Primeiro longa-metragem das cineastas cearenses Amanda Fontes e Michelline Helena, Quando Eu Me Encontrar tem uma protagonista que jamais aparece na tela. No filme, que participa da Competição Brasileira do festival Olhar de Cinema, Dayane abandona a família e o noivo, deixando apenas um bilhete, no qual, sem grandes detalhes, escreve que vai embora para descobrir quem é e encontrar seu lugar no mundo. A trama se desenvolve em torno do vazio de sua ausência.
De Dayane, ouvimos apenas sua voz na sequência inicial do longa, quando canta, em companhia de amigas, o samba “Preciso Me Encontrar”, composição de Candeia imortalizada na voz de Cartola. A canção não é a única a pontuar a narrativa. Em outros momentos, músicas como “Trocando em Miúdos”, de Chico Buarque e Francis Hime, e a também buarqueana “Canção Desnaturada”, da trilha de Ópera do Malandro, perpassam a trama com ela dialogando intensamente.
O desaparecimento de Dayane e a lacuna que deixa para trás colocam em movimento Quando Eu Me Encontrar, um entre vários longas-metragens nacionais dirigidos por mulheres em competição no festival curitibano. A mãe Marluce (vivida pela excelente atriz baiana Luciana Souza, de Ó Pai Ó) e sua irmã Mariana (Pipa) têm de reinventar o cotidiano da casa, e repensar os afetos que nela residem, para continuar vivendo juntas. Mas é o noivo, Antônio (David Santos), quem mais sofre, por não compreender o fim do relacionamento, que para ele se revela uma falsa certeza.
As diretoras, também roteiristas, tecem na tela, para o espectador, uma delicada teia de relações em cujo centro está presença ausente de Dayane e sua coragem de romper com o conformismo.
As diretoras, também roteiristas, tecem na tela, para o espectador, uma delicada teia de relações em cujo centro está a presença ausente de Dayane e sua coragem de romper com o conformismo, com a ordem.
Marluce, que de dia trabalha em uma lanchonete e à noite vende seus quitutes na rua para completar o orçamento, se percebe ainda mais só como mulher, mãe e filha – há muito ela não tem contato com a própria mãe, que, em sua percepção, também a abandonou com a avó quando ela era pequena.
Mariana, irmã adolescente de Dayane, enfrenta, na escola de classe média alta onde estuda como bolsista, preconceito de classe, racismo e misoginia. É um ambiente de latente violência onde, a despeito de ser uma ótima estudante, ela é excluída sistematicamente e tenta se impor, por vezes de forma traumática.

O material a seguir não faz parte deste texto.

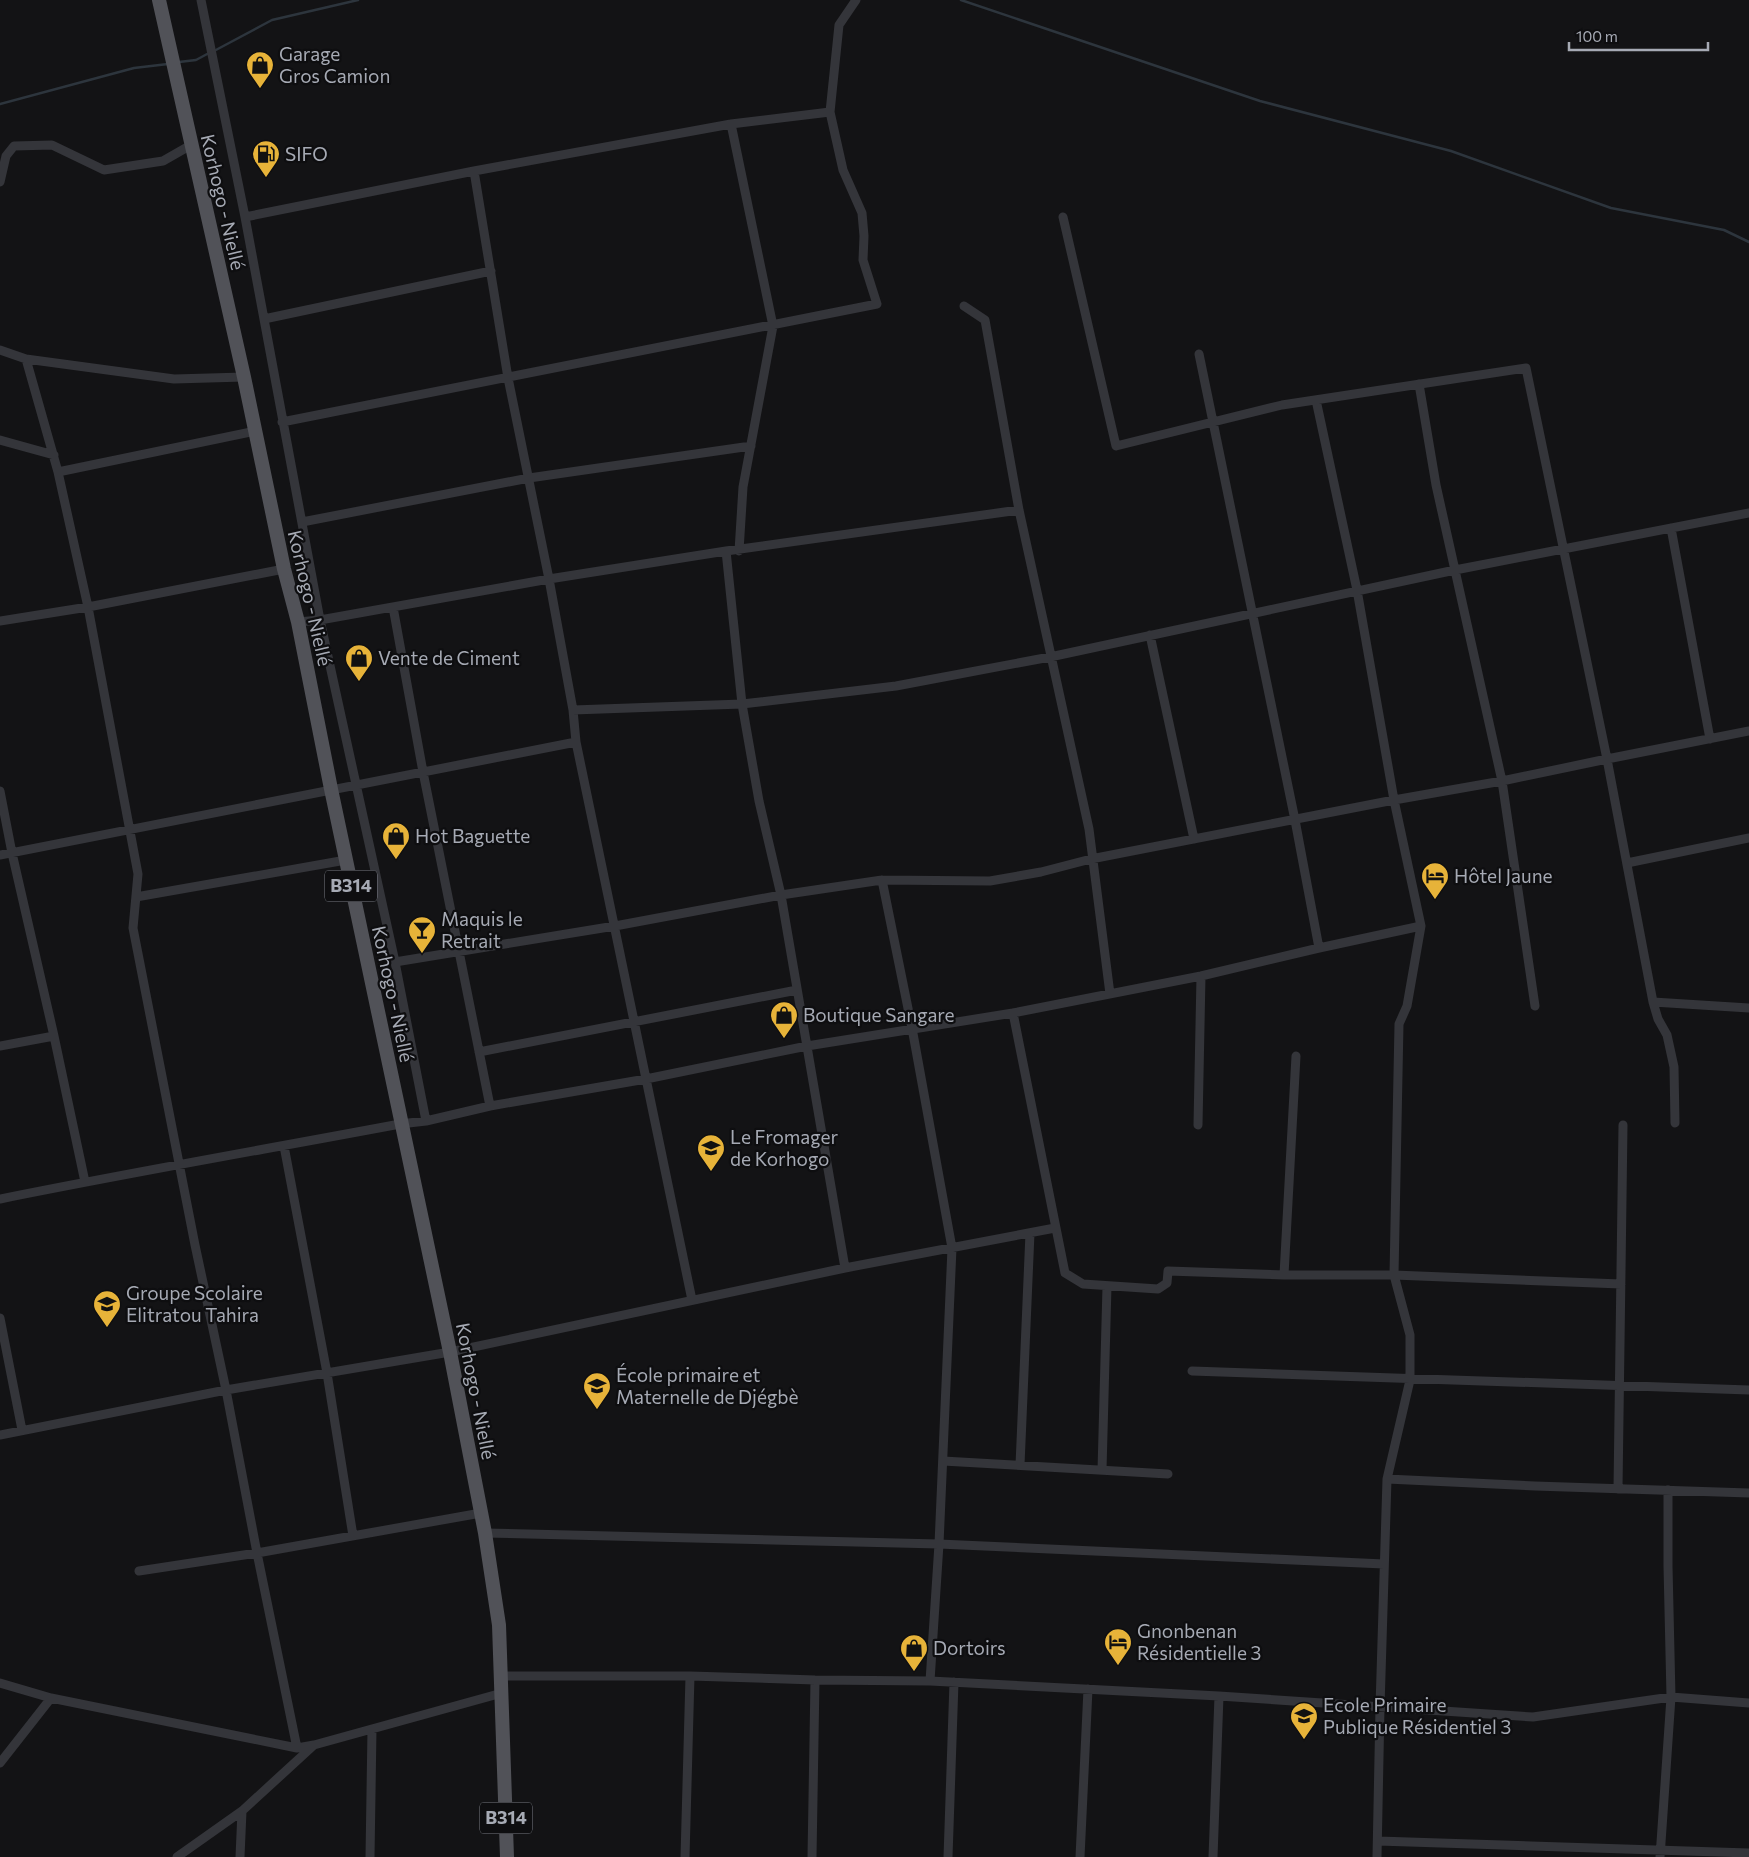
<svg xmlns="http://www.w3.org/2000/svg" width="1749" height="1857" font-family="Commissioner,sans-serif">
  <style>
    .lines { fill: none; stroke-linecap: round; stroke-linejoin: round }
    .stream { stroke: #2d353d; stroke-width: 2.5 }
    .street { stroke: #34353a; stroke-width: 9 }
    .primary { stroke: #515258; stroke-width: 14 }
    .labels { text-anchor: middle; stroke-width: 4.5; stroke-linejoin: round; paint-order: stroke }
    .shield { fill: #0e0e10; stroke: #787b83; stroke-width: 1 }
    .shield-label { font-size: 18px; font-weight: bold; fill: #a6aab4 }
    .poi-label { font-size: 19px; fill: #a6aab4; stroke: #0e0e10; text-anchor: start }
    .street-label { font-size: 19px; fill: #a6aab4; stroke: #0e0e10 }
  </style>
  <rect width="100%" height="100%" fill="#131315"/>
  <g class="lines">
    <path class="stream" d="M961 0 1260 101 1451 151 1611 208 1724 230 1749 242
      M214 51 272 20 358 0
      M179 62 196 60 209 53
      M0 104 134 68 168 64"/>
    <path class="street" d="M201 0 245 217 320 620 395 962 426 1121
      M731 124 773 326 743 487 739 551
      M474 171 508 378 549 579 573 710 576 742 692 1300
      M0 182 6 156 14 146 52 145 104 170 163 161 191 145
      M245 217 474 171 731 124 830 112
      M1063 217 1116 446 1282 405 1526 368 1607 759 1653 1002 1658 1019 1667 1035 1674 1067 1675 1123
      M964 306 985 320 1019 510 1089 829 1110 994
      M264 319 491 271
      M0 350 26 359 174 379 244 377
      M1199 354 1295 820 1319 948
      M26 359 58 472 88 607 138 874 133 928 195 1245 226 1390 257 1553 297 1748
      M1419 384 1436 485 1502 781 1535 1006
      M1316 400 1357 590 1394 800 1421 926 1407 1006 1399 1024 1394 1275 1410 1335V1380L1387 1479 1380 1707 1377 1857
      M282 422 877 304 863 260 864 236 862 213 843 170 830 112 839 25 856 0
      M0 440 54 455
      M58 472 256 431
      M302 522 529 478 751 446
      M1671 528 1710 739
      M726 551 742 704 759 801 781 895 845 1268
      M393 607 423 772 490 1106
      M0 621 88 607 284 569
      M298 622 320 620 549 579 726 551 1019 510
      M1150 635 1194 839
      M573 710 742 704 896 686 1050 657 1455 570 1749 513
      M0 791 12 853 54 1036 85 1182
      M0 855 576 742
      M1627 863 1749 838
      M882 880 912 1028 952 1248 939 1544 930 1681
      M136 897 346 860
      M395 962 615 926 781 895 882 880 990 881 1041 872 1091 859 1394 800 1502 781 1607 759 1749 731
      M1653 1002 1749 1008
      M1013 1013 1065 1273 1083 1284 1158 1289 1167 1283 1168 1271 1284 1275H1394L1621 1284
      M0 1046 54 1036
      M479 1052 797 990
      M1198 1125 1201 976
      M284 1146 327 1373 353 1536
      M0 1199C133 1172 267 1149 400 1124L426 1121 490 1106 646 1079 807 1046 1013 1013 1201 976 1319 948 1421 926
      M1284 1275 1296 1056
      M0 1318 22 1430
      M1192 1371 1749 1390
      M0 1435 226 1390 450 1352 845 1268 1055 1228
      M943 1461 1168 1474
      M1020 1465 1030 1233
      M1102 1470 1107 1286
      M1387 1479 1535 1486 1749 1493
      M1618 1489 1623 1125
      M485 1533 939 1544 1384 1564
      M139 1571 257 1553 481 1513
      M501 1676H690L815 1680 930 1681 1219 1696 1533 1717 1671 1697 1749 1703
      M0 1683 51 1698 297 1748 314 1745 502 1693
      M0 1763 51 1698
      M1378 1841 1749 1853
      M177 1857 242 1811 314 1745
      M240 1857 242 1811
      M370 1857 372 1729
      M685 1857 690 1676
      M812 1857 815 1680
      M948 1857 954 1682
      M1080 1857 1088 1689
      M1213 1857 1219 1696
      M1660 1857 1671 1697 1668 1566V1490"/>
    <path class="primary" d="M159 0 244 377 284 569 298 622 331 789 450 1352 485 1533 499 1625 507 1857"/>
  </g>
  <defs>
    <g id="shop-pin" transform="scale(1.4375)"><path d="M0 17L-7.5 6A9.5 9.5 0 1 1 7.5 6Z" fill="#e7b339" stroke="#0e0e10"/><path d="M-5-2.5h2.3a2.7 3.5 0 0 1 5.4 0H5L5.5 6h-11ZM-1.5-2.5h3a1.5 2.3 0 0 0-3 0Z" fill="#111"/></g>
    <g id="fuel-pin" transform="scale(1.4375)"><path d="M0 17L-7.5 6A9.5 9.5 0 1 1 7.5 6Z" fill="#e7b339" stroke="#0e0e10"/><path d="M-5.5-6h7V0h2V4h1.3V-2.5L3-4.5l.8-.8L6-3V5H2.5V1h-1V6h-7ZM-4.2-4.7v3.2H.2V-4.7Z" fill="#111"/></g>
    <g id="hotel-pin" transform="scale(1.4375)"><path d="M0 17L-7.5 6A9.5 9.5 0 1 1 7.5 6Z" fill="#e7b339" stroke="#0e0e10"/><path d="M-6-4.5h1.5V1H6V5H4.5V3h-9V5H-6ZM-4 0a1.8 1.8 0 1 1 3.6 0ZM.5 0V-2.5h3Q6-2.5 6 0Z" fill="#111"/></g>
    <g id="bar-pin" transform="scale(1.4375)"><path d="M0 17L-7.5 6A9.5 9.5 0 1 1 7.5 6Z" fill="#e7b339" stroke="#0e0e10"/><path d="M-6-5H6L.8 .8V4.5H3.5V6h-7V4.5H-.8V.8Z" fill="#111"/></g>
    <g id="school-pin" transform="scale(1.4375)"><path d="M0 17L-7.5 6A9.5 9.5 0 1 1 7.5 6Z" fill="#e7b339" stroke="#0e0e10"/><path d="M0-5L7-2L0 1L-7-2ZM-4 1L0 2.5L4 1V4Q0 6-4 4Z" fill="#111"/></g>
  </defs>
  <g fill-rule="evenodd">
    <use href="#shop-pin" x="260" y="65"/>
    <use href="#fuel-pin" x="266" y="154"/>
    <use href="#shop-pin" x="359" y="658"/>
    <use href="#shop-pin" x="396" y="836"/>
    <use href="#hotel-pin" x="1435" y="876"/>
    <use href="#bar-pin" x="422" y="930"/>
    <use href="#shop-pin" x="784" y="1015"/>
    <use href="#school-pin" x="711" y="1148"/>
    <use href="#school-pin" x="107" y="1304"/>
    <use href="#school-pin" x="597" y="1386"/>
    <use href="#hotel-pin" x="1118" y="1642"/>
    <use href="#shop-pin" x="914" y="1648"/>
    <use href="#school-pin" x="1304" y="1716"/>
  </g>
  <g class="labels">
    <g class="shield">
      <rect x="325" y="870.5" width="52" height="31" rx="4"/>
      <rect x="480" y="1802.5" width="52" height="31" rx="4"/>
    </g>
    <g class="shield-label">
      <text x="351" y="892">B314</text>
      <text x="506" y="1824">B314</text>
    </g>
    <g class="poi-label">
      <text x="279" y="61">Garage<tspan x="279" dy="22">Gros Camion</tspan></text>
      <text x="285" y="161">SIFO</text>
      <text x="378" y="665">Vente de Ciment</text>
      <text x="415" y="843">Hot Baguette</text>
      <text x="1454" y="883">Hôtel Jaune</text>
      <text x="441" y="926">Maquis le<tspan x="441" dy="22">Retrait</tspan></text>
      <text x="803" y="1022">Boutique Sangare</text>
      <text x="730" y="1144">Le Fromager<tspan x="730" dy="22">de Korhogo</tspan></text>
      <text x="126" y="1300">Groupe Scolaire<tspan x="126" dy="22">Elitratou Tahira</tspan></text>
      <text x="616" y="1382">École primaire et<tspan x="616" dy="22">Maternelle de Djégbè</tspan></text>
      <text x="1137" y="1638">Gnonbenan<tspan x="1137" dy="22">Résidentielle 3</tspan></text>
      <text x="933" y="1655">Dortoirs</text>
      <text x="1323" y="1712">Ecole Primaire<tspan x="1323" dy="22">Publique Résidentiel 3</tspan></text>
    </g>
    <g class="street-label">
      <text transform="translate(223 202) rotate(77)" y="7">Korhogo - Niellé</text>
      <text transform="translate(310 598) rotate(77)" y="7">Korhogo - Niellé</text>
      <text transform="translate(393 994) rotate(78)" y="7">Korhogo - Niellé</text>
      <text transform="translate(476 1391) rotate(79)" y="7">Korhogo - Niellé</text>
    </g>
  </g>
  <path d="M1569 42v8h139v-8" fill="none" stroke="#a6aab4" stroke-width="2.5"/>
  <text x="1576" y="42" font-size="15" fill="#a6aab4" stroke="#0e0e10" stroke-width="4" paint-order="stroke">100 m</text>
</svg>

Antonio, por sua vez, trabalha como vendedor em uma loja de calçados popular e encarava o casamento próximo como uma espécie de compensação emocional para a dureza do dia a dia. No cubículo onde mora guarda o enxoval que com dificuldade vem comprando peça a peça. A partida de Dayane faz tudo ruir, ou se tornar evidente, dependendo do ponto de vista.
Apostando no naturalismo das interpretações, em diálogos deliciosamente orgânicos, muito convincentes, e personagens bem delineados, complexos, Quando Eu Me Encontrar faz lembrar o mineiro Marte Um, de Gabriel Martins, em seu exercício de observação ao mesmo tempo afiado e afetivo do cotidiano, e retratar gente comum de forma muito autêntica. É um belo filme, com um encerramento tão inesperado quando inspirado, que não encerra nada, apenas anuncia uma possibilidade de caminho.